Assigned task >> Return the lines of the records verbatim, beginning at the line that contains "TL;DR: 文章指出大语言" and continuing through the last line of the records.

Pictures paired with their source code >>

********

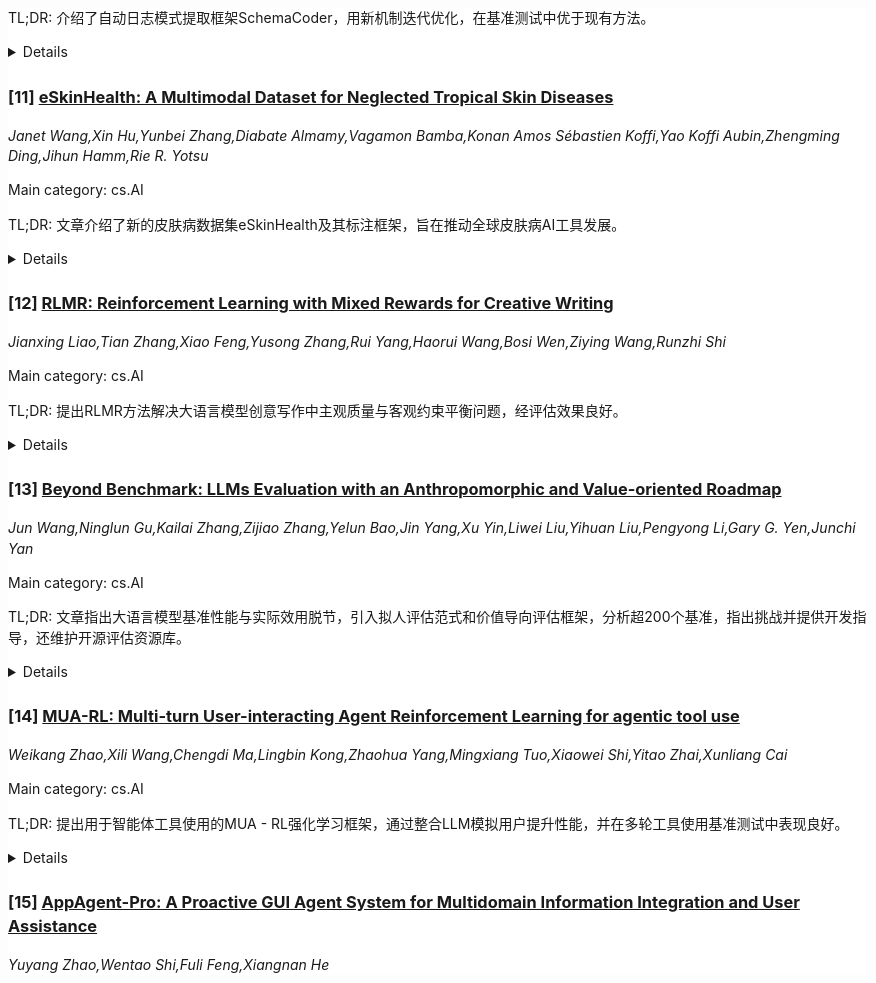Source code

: TL;DR: 介绍了自动日志模式提取框架SchemaCoder，用新机制迭代优化，在基准测试中优于现有方法。


<details><summary>Details</summary></details>


### [11] [eSkinHealth: A Multimodal Dataset for Neglected Tropical Skin Diseases](https://arxiv.org/abs/2508.18608)
*Janet Wang,Xin Hu,Yunbei Zhang,Diabate Almamy,Vagamon Bamba,Konan Amos Sébastien Koffi,Yao Koffi Aubin,Zhengming Ding,Jihun Hamm,Rie R. Yotsu*

Main category: cs.AI

TL;DR: 文章介绍了新的皮肤病数据集eSkinHealth及其标注框架，旨在推动全球皮肤病AI工具发展。


<details><summary>Details</summary></details>


### [12] [RLMR: Reinforcement Learning with Mixed Rewards for Creative Writing](https://arxiv.org/abs/2508.18642)
*Jianxing Liao,Tian Zhang,Xiao Feng,Yusong Zhang,Rui Yang,Haorui Wang,Bosi Wen,Ziying Wang,Runzhi Shi*

Main category: cs.AI

TL;DR: 提出RLMR方法解决大语言模型创意写作中主观质量与客观约束平衡问题，经评估效果良好。


<details><summary>Details</summary></details>


### [13] [Beyond Benchmark: LLMs Evaluation with an Anthropomorphic and Value-oriented Roadmap](https://arxiv.org/abs/2508.18646)
*Jun Wang,Ninglun Gu,Kailai Zhang,Zijiao Zhang,Yelun Bao,Jin Yang,Xu Yin,Liwei Liu,Yihuan Liu,Pengyong Li,Gary G. Yen,Junchi Yan*

Main category: cs.AI

TL;DR: 文章指出大语言模型基准性能与实际效用脱节，引入拟人评估范式和价值导向评估框架，分析超200个基准，指出挑战并提供开发指导，还维护开源评估资源库。


<details><summary>Details</summary></details>


### [14] [MUA-RL: Multi-turn User-interacting Agent Reinforcement Learning for agentic tool use](https://arxiv.org/abs/2508.18669)
*Weikang Zhao,Xili Wang,Chengdi Ma,Lingbin Kong,Zhaohua Yang,Mingxiang Tuo,Xiaowei Shi,Yitao Zhai,Xunliang Cai*

Main category: cs.AI

TL;DR: 提出用于智能体工具使用的MUA - RL强化学习框架，通过整合LLM模拟用户提升性能，并在多轮工具使用基准测试中表现良好。


<details><summary>Details</summary></details>


### [15] [AppAgent-Pro: A Proactive GUI Agent System for Multidomain Information Integration and User Assistance](https://arxiv.org/abs/2508.18689)
*Yuyang Zhao,Wentao Shi,Fuli Feng,Xiangnan He*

********

Solution to this problem >>
TL;DR: 文章指出大语言模型基准性能与实际效用脱节，引入拟人评估范式和价值导向评估框架，分析超200个基准，指出挑战并提供开发指导，还维护开源评估资源库。


<details><summary>Details</summary></details>


### [14] [MUA-RL: Multi-turn User-interacting Agent Reinforcement Learning for agentic tool use](https://arxiv.org/abs/2508.18669)
*Weikang Zhao,Xili Wang,Chengdi Ma,Lingbin Kong,Zhaohua Yang,Mingxiang Tuo,Xiaowei Shi,Yitao Zhai,Xunliang Cai*

Main category: cs.AI

TL;DR: 提出用于智能体工具使用的MUA - RL强化学习框架，通过整合LLM模拟用户提升性能，并在多轮工具使用基准测试中表现良好。


<details><summary>Details</summary></details>


### [15] [AppAgent-Pro: A Proactive GUI Agent System for Multidomain Information Integration and User Assistance](https://arxiv.org/abs/2508.18689)
*Yuyang Zhao,Wentao Shi,Fuli Feng,Xiangnan He*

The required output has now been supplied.